O tratamento do AVC, principalmente na fase aguda, evoluiu muito no Brasil, nos últimos 20 anos, muito em razão do trabalho da Rede Brasil AVC e da Sociedade Brasileira de AVC, que conseguiram trazer para o SUS tratamento que ajuda as pessoas na fase aguda, para desentupir um vaso cerebral quando um coágulo está entupindo, e leva aos sintomas do AVC e, mais recentemente, outro tratamento feito em alguns centros do SUS que fazem o que se denomina de cateterismo cerebral, que é a trombectomia mecânica, que remove o coágulo. “É muito parecido com o cateterismo que a gente faz no coração, só que nos vasos do cérebro”, explicou Ana Cláudia. Admitindo que o tratamento precisa muito ainda expandir para áreas de vazio assistencial do país, em especial das regiões Norte e Nordeste. “Mas a gente evoluiu bastante nos últimos anos”.
Impacto
O impacto do AVC no Brasil é muito alto. Dados da Rede Brasil AVC mostram que 85.427 pessoas morreram em decorrência da doença, em 2024. Nos anos anteriores, os registros também foram altos: 81.822 óbitos em 2021, 87.749 em 2022 e 84.931 em 2023. De acordo com o Ministério da Saúde, o AVC segue como a principal causa de morte e incapacidade no país, com 11 óbitos por hora.
“Os últimos dados mostram que ele voltou a ser a primeira causa de morte no nosso país e é a causa de maior incapacidade de todas as doenças”, indicou Ana Cláudia. Após um AVC, a pessoa pode ficar sem falar, sem se movimentar, e isso traz um impacto elevado para as famílias, para o próprio doente e para a nação, refletindo em custo alto também no SUS, acrescentou a neurologista.

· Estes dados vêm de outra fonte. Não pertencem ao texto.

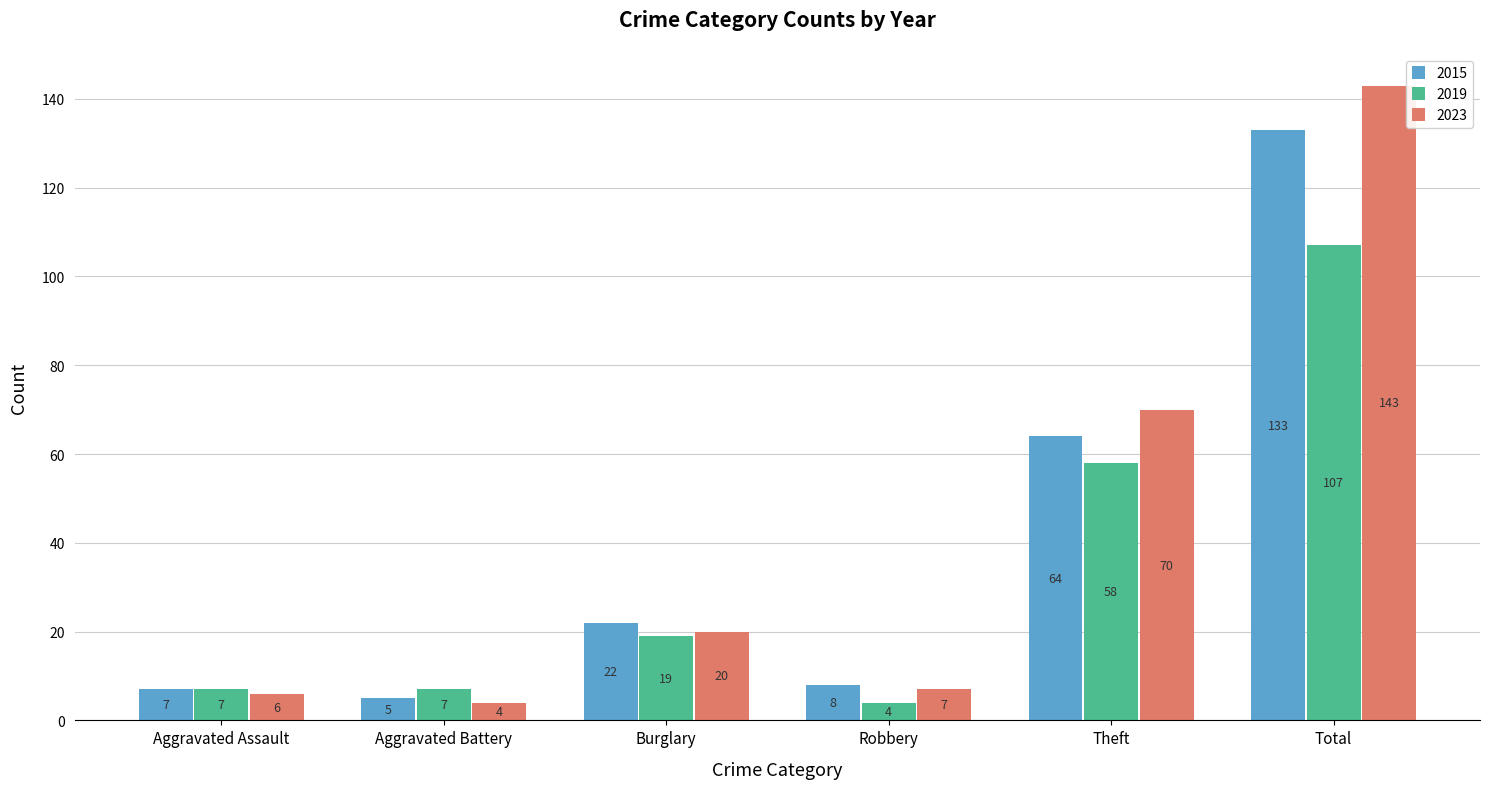

Where is 2023 nearest to the value 73?

Theft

Daí a importância da prevenção, não só dos principais fatores de risco, que aumentam a chance de a pessoa ter um AVC, como pressão alta, diabetes, fumo, maus hábitos de vida, má alimentação, mas também estratégias para depois que a pessoa teve um AVC, de modo a prevenir para que não tenha um segundo acidente desse tipo.

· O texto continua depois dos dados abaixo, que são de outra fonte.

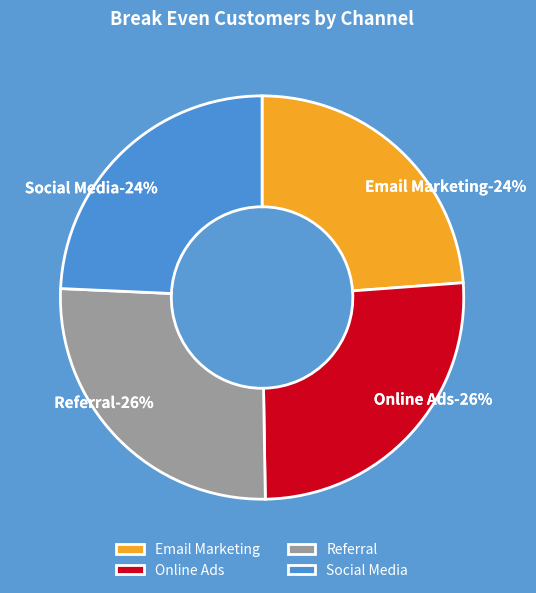

To the nearest percent, what percentage of the pie is Online Ads?

26%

“Aí acaba entrando também o projeto Ártemis-Brasil, porque cada indivíduo é único na sua genética. E a gente, entendendo melhor como são essas características, consegue fazer uma prevenção muito mais precisa para essa pessoa. Pode indicar um tratamento específico, um regime de exercícios, alimentação, com base nesse perfil,” explicou.
Na avaliação de Ana Cláudia de Souza, vai ser um estudo único porque grande parte das pesquisas de genômica é feita nos países desenvolvidos, envolvendo populações europeias, norte-americana e até parte asiática. Não existem muitos estudos mostrando a diversidade da população latino-americana e brasileira. Com o Ártemis-Brasil, o país passa a integrar um grupo limitado de nações que investigam, em larga escala, a relação entre fatores genéticos e doenças cerebrovasculares. Uma vez concluído com sucesso no Brasil, a médica acredita que o estudo poderá ser estendido para a América Latina, por exemplo. “Ele tem potencial grande de, no futuro, a depender dos resultados, ser expandido para outras regiões que possam se juntar na iniciativa”.
O projeto também integra o Programa Genomas Brasil, que busca ampliar a diversidade genômica nacional, hoje pouco representada em estudos globais. Essa lacuna dificulta a construção de políticas e práticas clínicas que dialoguem diretamente com a realidade tão diversa da genética da população brasileira. Além da produção científica, a iniciativa prevê a capacitação de equipes do SUS em genética, aconselhamento genético e conceitos de medicina de precisão.